I fell down the stairs while holding my child and I’ll never be the same.
That may sound dramatic, but with the amount of blood and screaming that resulted, I think I’m warranted a little drama.
I wasn’t really physically injured, just minor carpet burns and bruises. My 3½ year-old, Harvey, got the worst of it and that’s actually what’s causing me pain.
I really hurt my kiddo.
The saga started when I got the flu. The real flu. And it was bad. I hadn’t hugged or held my son in days, and one night when I was exhausted and weary and he begged for a hug, I gave in ridiculously hoping I wouldn’t get him sick.
We embraced for a minute or two in the kitchen and when I went to put him down, he clung on. He put his head over my shoulder, arms around my neck and legs around my waist.

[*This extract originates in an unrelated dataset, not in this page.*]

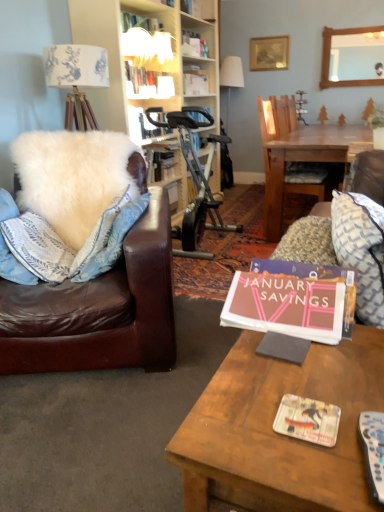
Identify the location of vacant area to the left of white plastic remote control at lower right. This screenshot has height=512, width=384. (296, 447).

I’d have stood there forever, but I hadn’t eaten much in a couple days and had already taken nighttime flu meds, so I was quickly losing steam.
I decided to walk him downstairs that way; it was time for teeth brushing and stories, but hugging could still happen. On the second stair, I slipped and my legs shot out in front of me. When my back hit the stairs, his little face struck the cold, hard tile.
Then we tumbled the rest of the way down.
We screamed — his was bloody murder and mine a combination of swears and sorrys. My wife, Elenor, had just made it down safely before us. She immediately scooped him up from my dazed arms.
I handed him over, thinking it was his leg I had hurt. I had felt all my weight on it for several stairs, so I was sure I’d see it dangling. But to my confused surprise, it seemed solidly attached.
It was when she turned around so I could see his face that our scene went from PG-13 to full on R-rated horror. F-words. Screaming. And so much blood.
I shouldn’t have even been holding him.
But I had no time for regret. Within minutes, all three of us were on our way to the emergency department at Primary Children’s Hospital. Harvey, swollen, bruised and bloody, had miraculously calmed a bit.
I had not.
As the nurses triaged him and took his vitals, I found the only available seat — it was on the floor next to the chair in which Elenor and Harvey sat — and I quietly sobbed under my face mask.
I knew he had split the flesh between his upper lip and gums, and we wondered if he had broken his nose. He didn’t look like himself, and it was all my fault.
I’d never forgive myself.
When we got into a hospital room, Harvey asked if his lip was “bending” (I think that was his way of describing the swelling), so I confirmed it definitely was, and turned on my phone’s camera to show him his face.
As he looked at his reflection, the most miraculous thing happened: His expression went from concerned and curious to warm and smiley.
A real smile. He was pleased.
And he was fine, the docs confirmed. All of his teeth were strong. No broken bones. And the mouth tear would heal with a couple days of a soft diet. The damage was nothing a little time wouldn’t take care of, they reassured us.
“For him,” I thought.
I’m another story. My damage will linger.
But as the days have passed and his injuries have faded, I’ve tried to think less about our fall and more about the moment when he smiled into the camera. And I’ve realized that his resilience can inspire my own.
So, while I hope to never fall with him again, I’m fine knowing I’ll fall for him a million more times.